- _Data_:
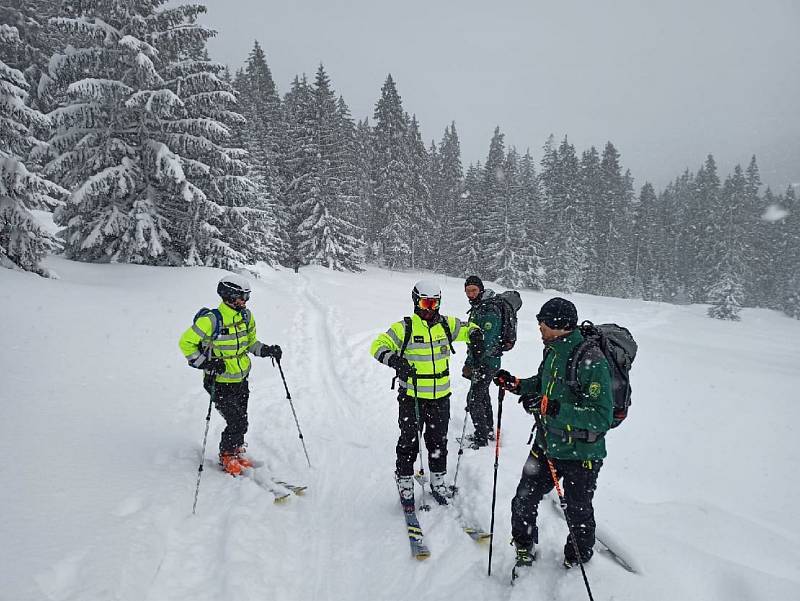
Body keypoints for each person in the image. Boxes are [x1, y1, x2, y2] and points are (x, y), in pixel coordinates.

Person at [493, 297, 613, 572]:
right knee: (523, 498)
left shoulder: (591, 361)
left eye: (543, 323)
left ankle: (577, 558)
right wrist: (516, 385)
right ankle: (524, 546)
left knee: (578, 511)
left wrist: (553, 407)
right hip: (547, 443)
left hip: (582, 452)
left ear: (559, 326)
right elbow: (542, 383)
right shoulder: (553, 351)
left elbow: (600, 417)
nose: (539, 328)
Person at [370, 280, 481, 509]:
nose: (429, 308)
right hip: (412, 397)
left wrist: (476, 336)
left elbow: (470, 328)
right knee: (409, 441)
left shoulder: (447, 325)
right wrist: (396, 361)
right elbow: (378, 346)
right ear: (415, 301)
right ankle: (405, 481)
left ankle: (438, 481)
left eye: (434, 303)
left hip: (440, 397)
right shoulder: (405, 327)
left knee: (438, 441)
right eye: (425, 302)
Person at [179, 274, 282, 476]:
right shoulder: (211, 320)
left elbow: (250, 343)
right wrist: (206, 363)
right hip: (217, 381)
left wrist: (267, 350)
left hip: (240, 378)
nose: (244, 301)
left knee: (242, 418)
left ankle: (235, 448)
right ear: (227, 295)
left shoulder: (246, 317)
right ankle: (226, 454)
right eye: (240, 297)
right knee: (236, 421)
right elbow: (186, 343)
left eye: (247, 296)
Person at [461, 275, 503, 449]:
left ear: (481, 289)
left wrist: (472, 363)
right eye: (468, 291)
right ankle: (488, 431)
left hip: (486, 362)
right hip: (484, 361)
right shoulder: (479, 307)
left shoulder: (489, 310)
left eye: (474, 290)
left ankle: (481, 437)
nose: (471, 294)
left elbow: (485, 342)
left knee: (473, 398)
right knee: (482, 394)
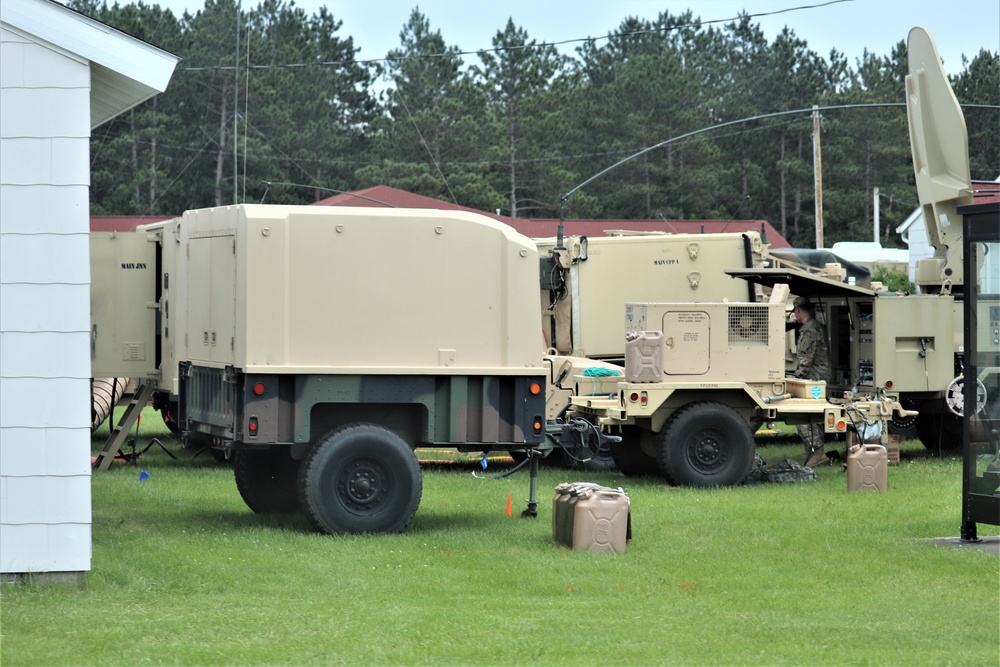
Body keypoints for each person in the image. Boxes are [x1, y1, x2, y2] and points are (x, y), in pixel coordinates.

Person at [791, 296, 833, 467]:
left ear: (798, 310)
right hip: (819, 376)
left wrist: (795, 381)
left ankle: (817, 453)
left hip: (815, 379)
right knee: (813, 417)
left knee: (803, 417)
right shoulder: (815, 327)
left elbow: (806, 360)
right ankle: (815, 453)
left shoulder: (809, 330)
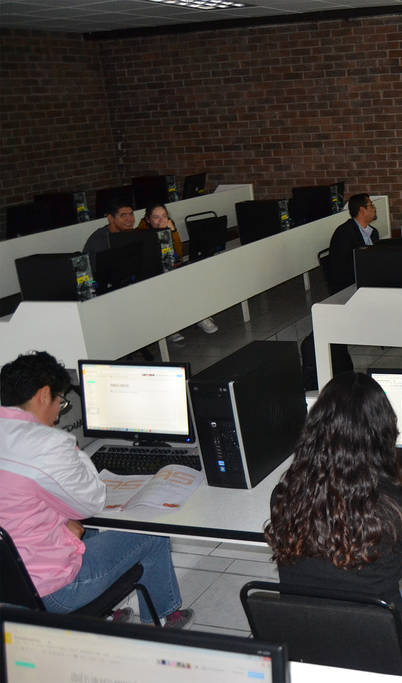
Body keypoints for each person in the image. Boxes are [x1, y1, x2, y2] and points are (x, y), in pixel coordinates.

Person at [265, 372, 402, 663]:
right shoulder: (392, 506)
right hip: (382, 646)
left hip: (307, 639)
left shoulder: (286, 494)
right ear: (382, 432)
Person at [0, 351, 191, 627]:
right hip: (53, 592)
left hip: (8, 585)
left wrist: (61, 524)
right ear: (43, 395)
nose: (58, 413)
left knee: (86, 529)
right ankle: (160, 622)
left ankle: (104, 614)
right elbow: (92, 502)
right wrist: (69, 446)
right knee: (151, 533)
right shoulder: (46, 443)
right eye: (60, 401)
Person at [138, 204, 218, 338]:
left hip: (169, 269)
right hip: (151, 275)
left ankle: (199, 316)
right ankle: (170, 326)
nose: (161, 220)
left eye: (164, 216)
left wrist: (173, 232)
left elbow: (179, 253)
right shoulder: (141, 233)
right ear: (148, 219)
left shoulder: (168, 228)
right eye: (156, 217)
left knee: (193, 276)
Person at [326, 194, 379, 294]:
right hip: (349, 284)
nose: (374, 208)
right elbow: (342, 267)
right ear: (362, 210)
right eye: (371, 205)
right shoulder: (344, 233)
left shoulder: (373, 232)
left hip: (369, 278)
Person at [82, 198, 135, 273]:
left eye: (131, 214)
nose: (130, 219)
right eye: (123, 215)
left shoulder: (128, 233)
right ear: (110, 218)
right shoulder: (99, 241)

- _Exercise_: Please copy each line of the records above in which the word "nose" can be found.

- _Response area_:
nose: (539, 328)
nose: (429, 308)
nose: (244, 301)
nose: (471, 294)
nose: (58, 413)
nose: (161, 220)
nose: (374, 208)
nose: (130, 219)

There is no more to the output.